◆ **TO DO**:
Copy each line below word for word and drop every image.

◆ **DATA PROVIDED**:
————
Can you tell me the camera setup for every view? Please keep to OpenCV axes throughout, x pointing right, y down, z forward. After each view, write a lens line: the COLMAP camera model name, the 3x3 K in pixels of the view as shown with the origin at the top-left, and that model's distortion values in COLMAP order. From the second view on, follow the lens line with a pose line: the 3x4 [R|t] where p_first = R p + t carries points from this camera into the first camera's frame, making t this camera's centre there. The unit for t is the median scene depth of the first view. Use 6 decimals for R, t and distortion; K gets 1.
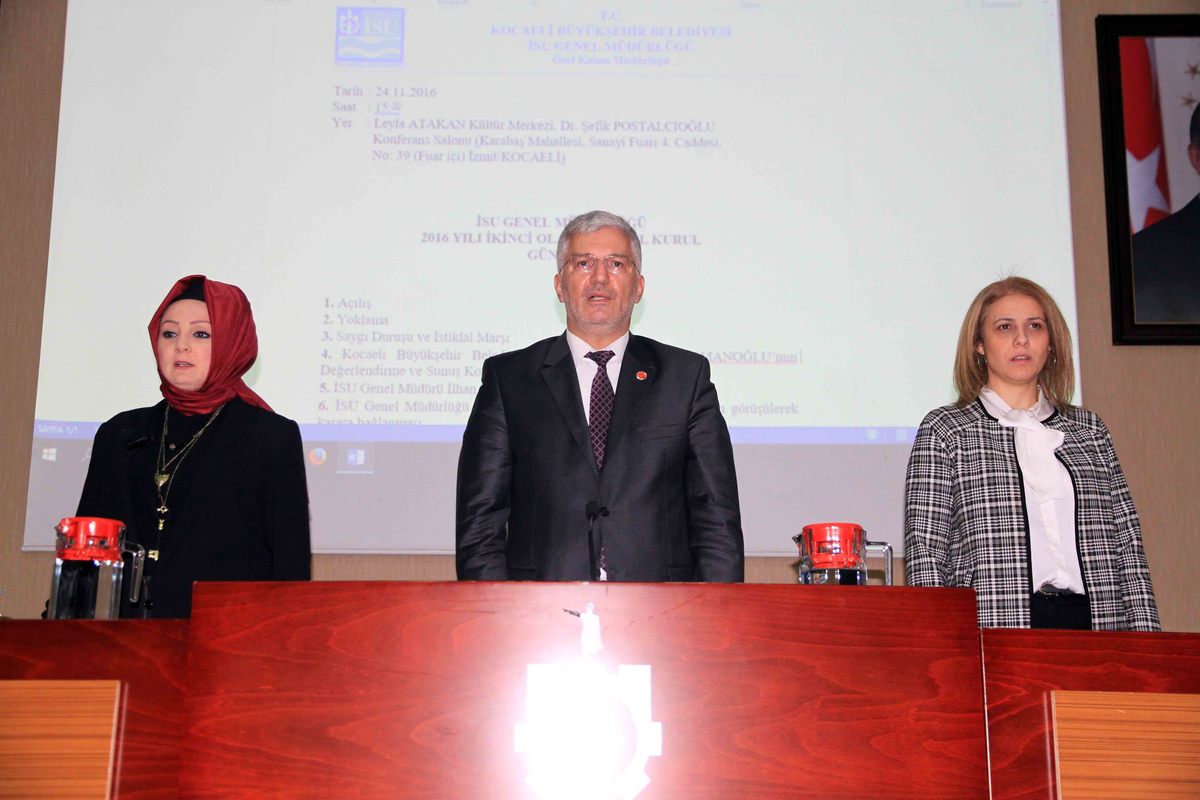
lens RADIAL K [[1675.5, 0, 599.8], [0, 1675.5, 399.6], [0, 0, 1]] dist [0.022142, 0.000000]
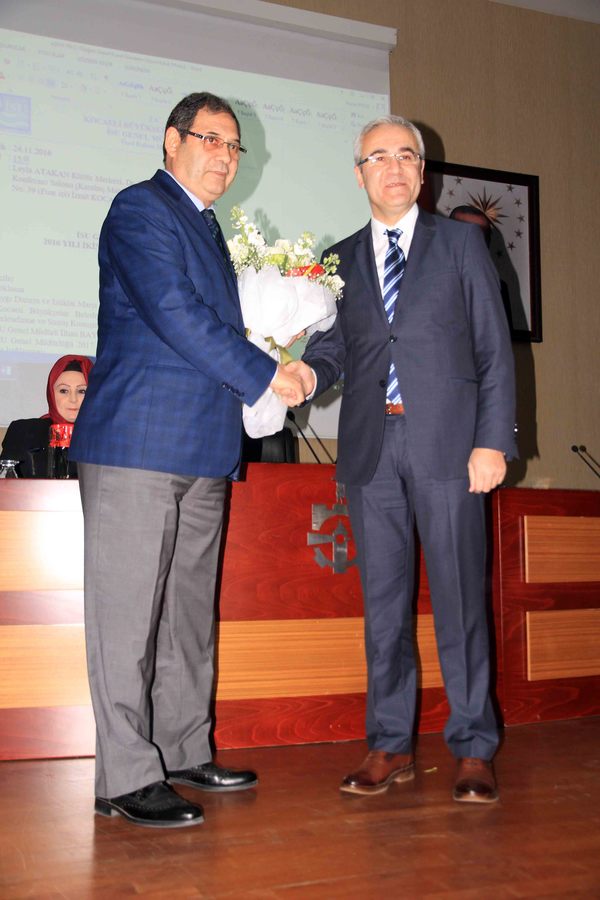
lens RADIAL K [[1018.7, 0, 300.2], [0, 1018.7, 450.5], [0, 0, 1]] dist [-0.007109, 0.000000]
pose [[0.934389, 0.017864, 0.355806, -0.226280], [-0.064027, 0.990901, 0.118392, -0.025853], [-0.350453, -0.133405, 0.927030, -0.070547]]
————
◆ **SOLUTION TO THIS TASK**:
Can you tell me the camera setup for every view? Please keep to OpenCV axes throughout, x pointing right, y down, z forward. After each view, write a lens line: the COLMAP camera model name, the 3x3 K in pixels of the view as shown with the origin at the top-left, and that model's distortion values in COLMAP order. From the second view on, follow the lens line with a pose line: the 3x4 [R|t] where p_first = R p + t carries points from this camera into the first camera's frame, making t this camera's centre there. The unit for t is the median scene depth of the first view. Use 6 decimals for R, t and distortion; K gets 1.
lens RADIAL K [[1675.5, 0, 599.8], [0, 1675.5, 399.6], [0, 0, 1]] dist [0.022142, 0.000000]
lens RADIAL K [[1018.7, 0, 300.2], [0, 1018.7, 450.5], [0, 0, 1]] dist [-0.007109, 0.000000]
pose [[0.934389, 0.017864, 0.355806, -0.226280], [-0.064027, 0.990901, 0.118392, -0.025853], [-0.350453, -0.133405, 0.927030, -0.070547]]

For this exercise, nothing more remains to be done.